I haven’t done that in a long time, not since the lake became polluted, and I spent a day in the hospital with an infection, nobody knew what, I never heard what appeared in that petri dish they kept down in the lab as I imagined it, something like mildew on the surface, I don’t know, they never told me, they just pumped me full of antibiotics and morphine, until it was over, I was released from quarantine, got dressed, and re-entered the world.
Climate change: it’s made the microbes meaner and tougher and more prevalent. So there’s that.
XRDS in Clarksdale, Mississippi, is on my laptop tonight. Blues roots radio in the birthplace of the blues. That’s the trade-off, I guess. All this technology, all this circuitry, has led us into hell while also giving us twenty-four-hour blues. Which is heaven to my ears.
Heaven isn’t a place. Heaven is an iris in the eye of a cat.
I feel the carpentry of the sky in my knee. I slide a cranky nerve through the weight of the sunlight. The lawn is a big friend.
So is morning. Who doesn’t like morning? People who like the night.

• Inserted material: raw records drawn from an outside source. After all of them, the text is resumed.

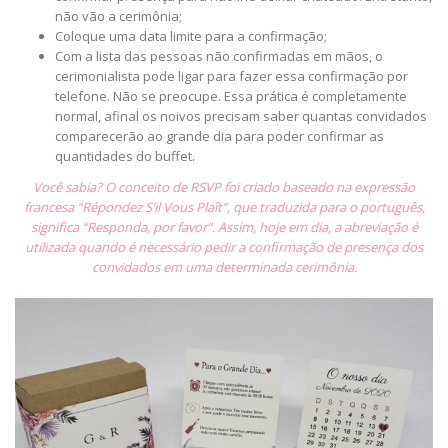
não vão a cerimônia;
Coloque uma data limite para a confirmação;
Com a lista das pessoas não confirmadas em mãos, o
cerimonialista pode ligar para fazer essa confirmação por
telefone. Não se preocupe. Essa prática é completamente
normal, afinal os noivos precisam saber quantas convidados
comparecerão ao grande dia para poder confirmar as
quantidades do buffet.
Você sabia? O conceito de RSVP foi criado baseado na expressão
francesa “Répondez S’il Vous Plaît”, que traduzida para o português,
significa “Responda, por favor”. Assim, hoje em dia, a abreviação é
utilizada quando é necessário pedir a confirmação de presença dos
convidados em uma determinada cerimônia.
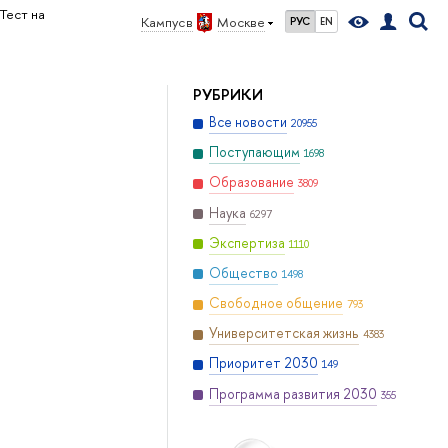
Тест на
Кампус в
Москве
РУС
EN
РУБРИКИ
Все новости
20955
Поступающим
1698
Образование
3809
Наука
6297
Экспертиза
1110
Общество
1498
Свободное общение
793
Университетская жизнь
4383
Приоритет 2030
149
Программа развития 2030
355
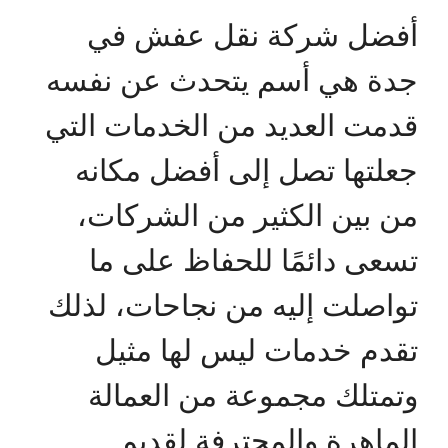
أفضل شركة نقل عفش في
جدة هي أسم يتحدث عن نفسه
قدمت العديد من الخدمات التي
جعلتها تصل إلى أفضل مكانه
من بين الكثير من الشركات،
تسعى دائمًا للحفاظ على ما
تواصلت إليه من نجاحات، لذلك
تقدم خدمات ليس لها مثيل
وتمتلك مجموعة من العمالة
الماهرة والمحترفة لقديم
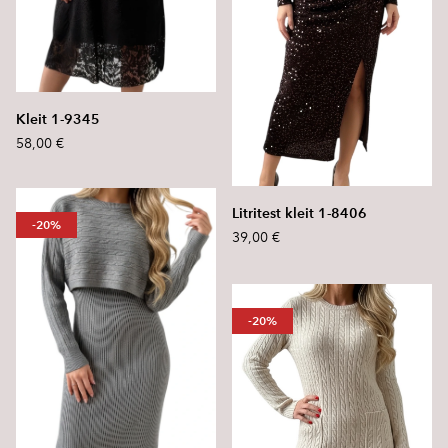
Kleit 1-9345
58,00 €
Litritest kleit 1-8406
-20%
39,00 €
-20%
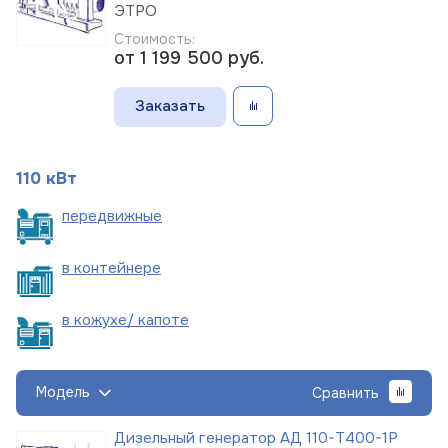
ЭТРО
Стоимость:
от 1 199 500
руб.
Заказать
110 кВт
пере
движные
в
контейнере
в кожухе/
капоте
Модель
Сравнить
Дизельный генератор АД 110-Т400-1Р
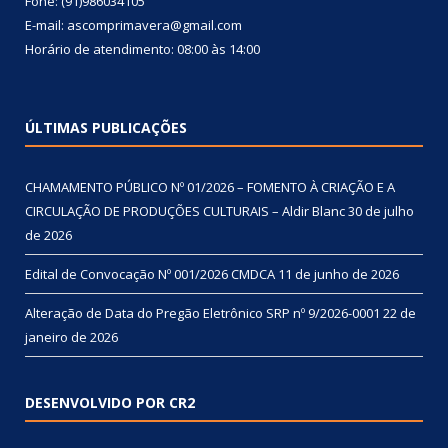
Fone: (91)986034105
E-mail: ascomprimavera@gmail.com
Horário de atendimento: 08:00 às 14:00
ÚLTIMAS PUBLICAÇÕES
CHAMAMENTO PÚBLICO Nº 01/2026 – FOMENTO À CRIAÇÃO E A
CIRCULAÇÃO DE PRODUÇÕES CULTURAIS – Aldir Blanc
30 de julho
de 2026
Edital de Convocação Nº 001/2026 CMDCA
11 de junho de 2026
Alteração de Data do Pregão Eletrônico SRP nº 9/2026-0001
22 de
janeiro de 2026
DESENVOLVIDO POR CR2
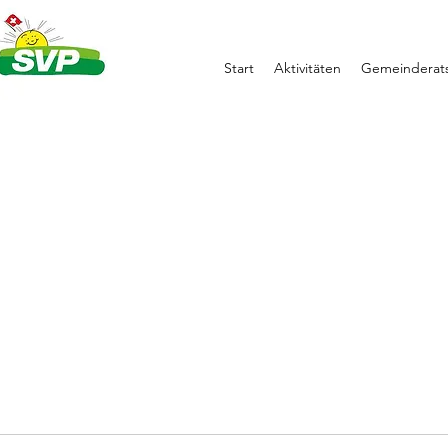
Start
Aktivitäten
Gemeinderats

August is the month of moths and hummingbirds, the pulleys of the clouds, the distillation of myriad sensations, the tiaras of configuration, the sparkle of intrigue, the recommendations of trees and the portfolios of the sun.
I rub Athena’s black furry head and listen to Sera Cahoone pluck a Gibson guitar.
The rest of my day is a postmark predicated on circumlocution. Two mugs of coffee and a long wide sentence leading nowhere.